5.3.3. Relating Data Points#
Correlation helps us understand how features relate to one another. In many tasks, however, we are interested in a different question:
How similar are two data points when considering one or more features?
Similarity and distance measures allow us to compare entire examples, not just individual variables. These measures form the foundation of methods such as clustering, nearest neighbors, recommender systems, and anomaly detection.
5.3.3.1. Similarity and Dissimilarity#
Similarity quantifies how alike two objects are, while dissimilarity, often referred to as distance, quantifies how different they are.
High similarity implies the objects are close or alike
High distance implies the objects are far apart or different
Similarity is often normalized to lie between 0 and 1, while distance measures typically start at 0 and grow without a fixed upper bound.
5.3.3.2. Distance Metrics#
A distance function ( d(p, q) ) is considered a valid metric if it satisfies the following properties:
Non-negativity: d(p, q) >= 0
Identity: d(p, q) = 0 if and only if ( p = q )
Symmetry: d(p, q) = d(q, p)
Triangle inequality: d(p, q) + d(q, r) >= d(p, r)
Metrics that satisfy these properties behave intuitively in geometric space and are widely used in data analysis.
5.3.3.3. Similarity for Single Attributes#
Similarity can be defined differently depending on the type of attribute being compared.
Nominal Attributes#
Nominal attributes represent categories with no inherent order.
\( d(p, q) = \begin{cases} 0 & \text{if } p = q \\ 1 & \text{if } p \ne q \end{cases} \qquad \\ s(p, q) = 1 - d(p, q) \)
Ordinal Attributes#
Ordinal attributes have a meaningful order but no fixed spacing.
\( d(p, q) = \frac{|p - q|}{n - 1} \qquad s(p, q) = 1 - d(p, q) \)
Interval and Ratio Attributes#
Numeric attributes support arithmetic operations.
\( d(p, q) = |p - q| \)
Similarity is often derived by normalization, for example:
\( s(p, q) = \frac{1}{1 + d(p, q)} \)
5.3.3.4. Similarity for Multi-Attribute Data#
Real datasets typically contain multiple features. In this case, similarity and distance are computed by aggregating differences across dimensions.
Manhattan Distance#
\( d(p, q) = \sum_i |p_i - q_i| \)
This metric emphasizes absolute differences across features.
Euclidean Distance#
\( d(p, q) = \sqrt{\sum_i (p_i - q_i)^2} \)
Euclidean distance is sensitive to scale, which is why normalization and standardization are important.
Minkowski Distance#
\( d(p, q) = \left( \sum_i |p_i - q_i|^r \right)^{1/r} \)
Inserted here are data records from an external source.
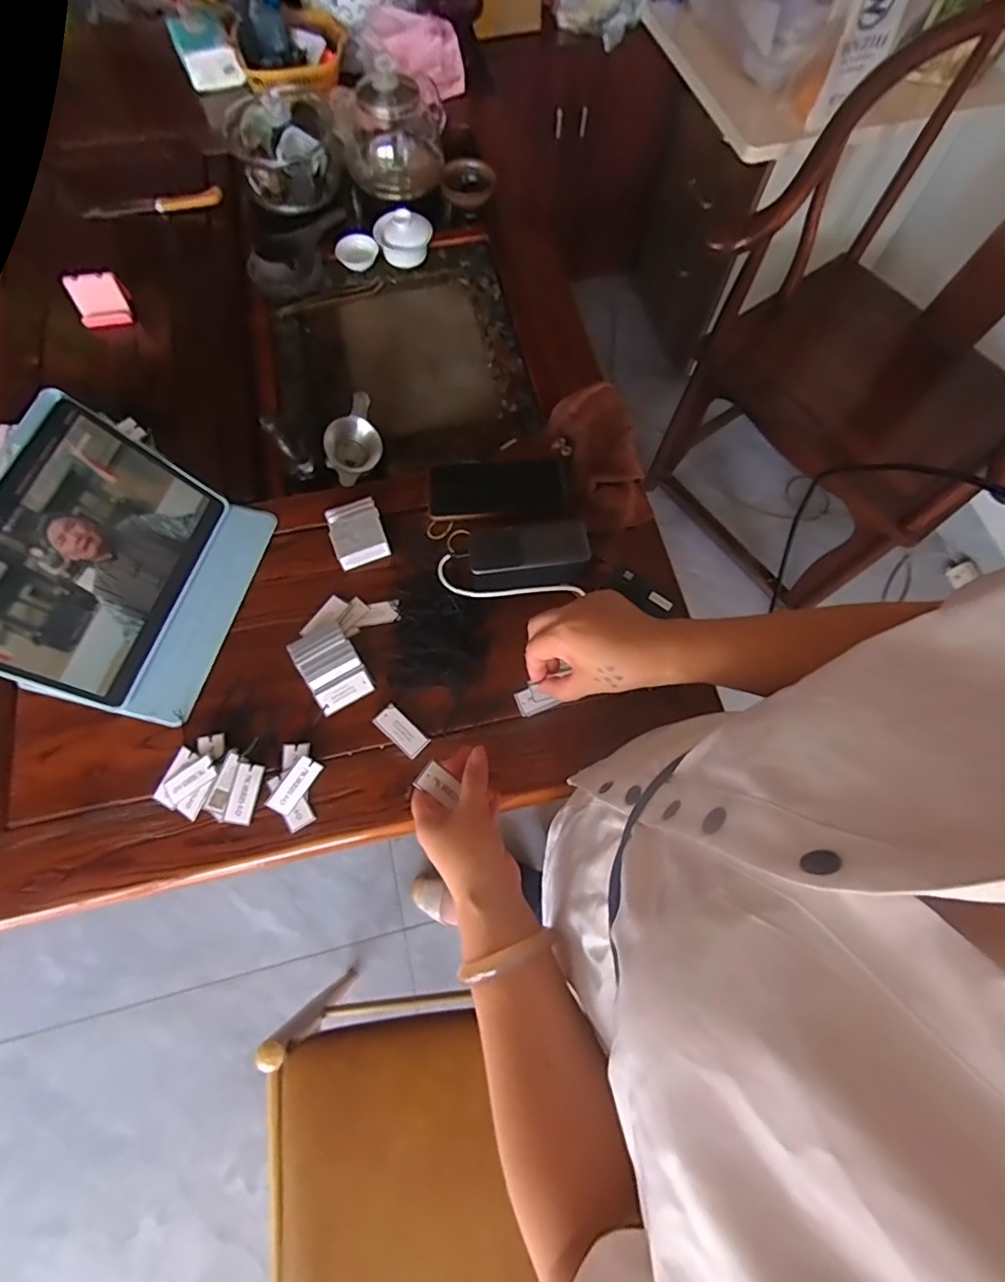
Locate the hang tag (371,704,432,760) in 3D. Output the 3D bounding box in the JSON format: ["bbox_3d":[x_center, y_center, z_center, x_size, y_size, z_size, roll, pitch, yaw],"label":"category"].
[{"bbox_3d":[-0.107,0.095,0.588,0.061,0.007,0.029,40,78,15],"label":"hang tag"}]

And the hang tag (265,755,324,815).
[{"bbox_3d":[-0.210,0.146,0.564,0.025,0.006,0.060,38,79,-3],"label":"hang tag"}]

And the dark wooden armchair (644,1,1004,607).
[{"bbox_3d":[0.798,-0.590,1.130,0.700,0.831,0.665,-38,75,-14],"label":"dark wooden armchair"}]

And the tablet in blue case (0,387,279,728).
[{"bbox_3d":[-0.399,-0.077,0.573,0.194,0.148,0.267,14,70,4],"label":"tablet in blue case"}]

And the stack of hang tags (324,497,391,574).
[{"bbox_3d":[-0.174,-0.133,0.662,0.062,0.029,0.081,-19,72,-8],"label":"stack of hang tags"}]

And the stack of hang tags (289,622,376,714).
[{"bbox_3d":[-0.187,0.027,0.607,0.061,0.014,0.093,-31,74,-12],"label":"stack of hang tags"}]

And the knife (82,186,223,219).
[{"bbox_3d":[-0.561,-0.705,0.892,0.216,0.021,0.031,-7,70,-4],"label":"knife"}]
( r = 1 ): Manhattan distance
( r = 2 ): Euclidean distance
5.3.3.5. Binary Similarity Measures#
For binary attributes, specialized similarity measures are often more appropriate.
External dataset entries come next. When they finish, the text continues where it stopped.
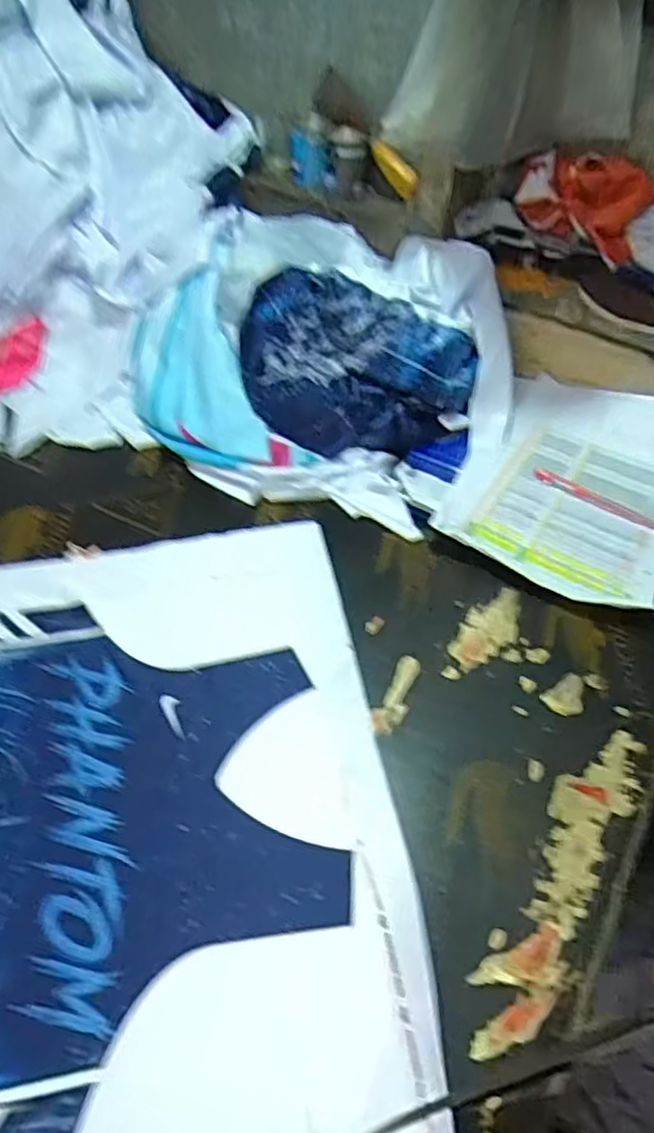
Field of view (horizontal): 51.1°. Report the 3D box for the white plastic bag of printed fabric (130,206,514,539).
[{"bbox_3d":[-0.016,-0.231,0.760,0.427,0.180,0.286,19,49,14],"label":"white plastic bag of printed fabric"}]

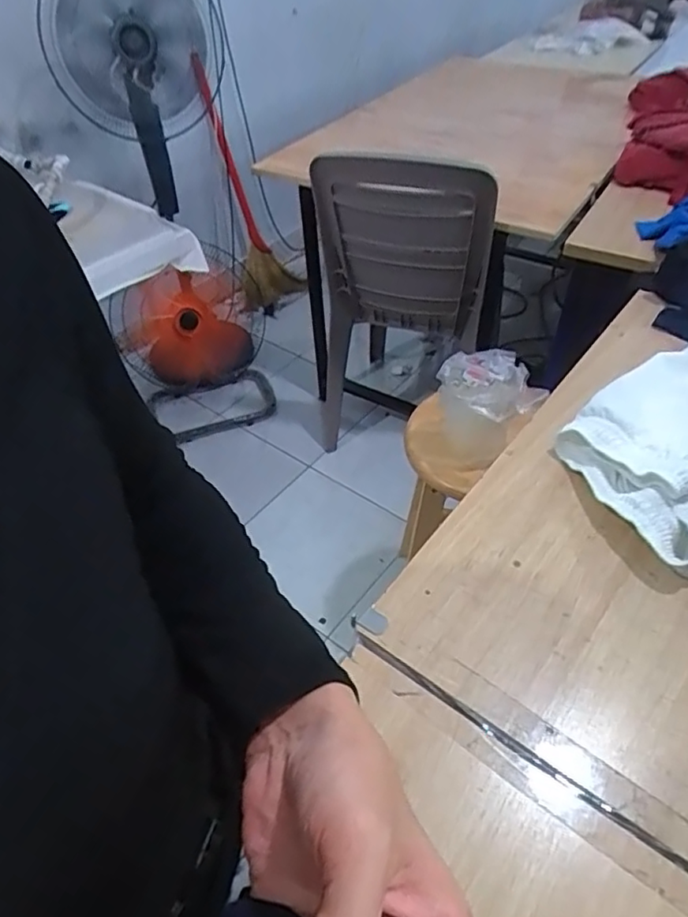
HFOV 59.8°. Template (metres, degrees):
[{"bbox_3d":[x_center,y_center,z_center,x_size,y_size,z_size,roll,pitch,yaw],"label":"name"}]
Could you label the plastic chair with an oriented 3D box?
[{"bbox_3d":[0.119,-0.420,1.704,0.441,0.926,0.395,-5,46,-2],"label":"plastic chair"}]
Simple Matching Coefficient (SMC)#
SMC can be thought of as the ratio of matching binary feature values to total number of binary feature values.
\( \text{SMC} = \frac{f_{11} + f_{00}}{f_{11} + f_{10} + f_{01} + f_{00}} \)
Jaccard Similarity#
Similar to SMC, here we only omit the negative class.
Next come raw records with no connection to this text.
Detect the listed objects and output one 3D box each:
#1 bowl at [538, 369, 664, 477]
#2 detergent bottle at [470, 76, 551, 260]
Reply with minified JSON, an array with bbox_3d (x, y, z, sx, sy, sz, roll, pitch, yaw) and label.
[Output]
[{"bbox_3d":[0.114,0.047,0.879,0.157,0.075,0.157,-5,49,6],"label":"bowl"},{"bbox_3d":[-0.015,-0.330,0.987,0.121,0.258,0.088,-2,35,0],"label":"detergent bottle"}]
\( \text{Jaccard} = \frac{f_{11}}{f_{11} + f_{10} + f_{01}} \)
Jaccard similarity ignores double negatives and is well suited for sparse data.
5.3.3.6. Cosine Similarity#
Cosine similarity measures the angle between vectors rather than their magnitude.
\( \text{Cosine}(p, q) = \frac{p \cdot q}{|p| |q|} \)
This makes it effective for high-dimensional and sparse data such as text.
5.3.3.7. Correlation as a Similarity Measure#
Pearson correlation can also be interpreted as a similarity measure between standardized vectors. Unlike distance, it captures similarity in pattern of variation rather than absolute values.
This connection explains why correlation often appears alongside cosine similarity in high-dimensional analysis.
5.3.3.8. Summary#
Similarity and distance measures provide a way to compare entire data points across multiple features. The choice of measure depends on attribute type, scale, and the structure of the data.
These measures allow us to move from feature–feature analysis to example–example comparison, enabling tasks such as clustering, retrieval, and pattern discovery.
In the next section, we use these ideas to visualize structure and relationships in high-dimensional data.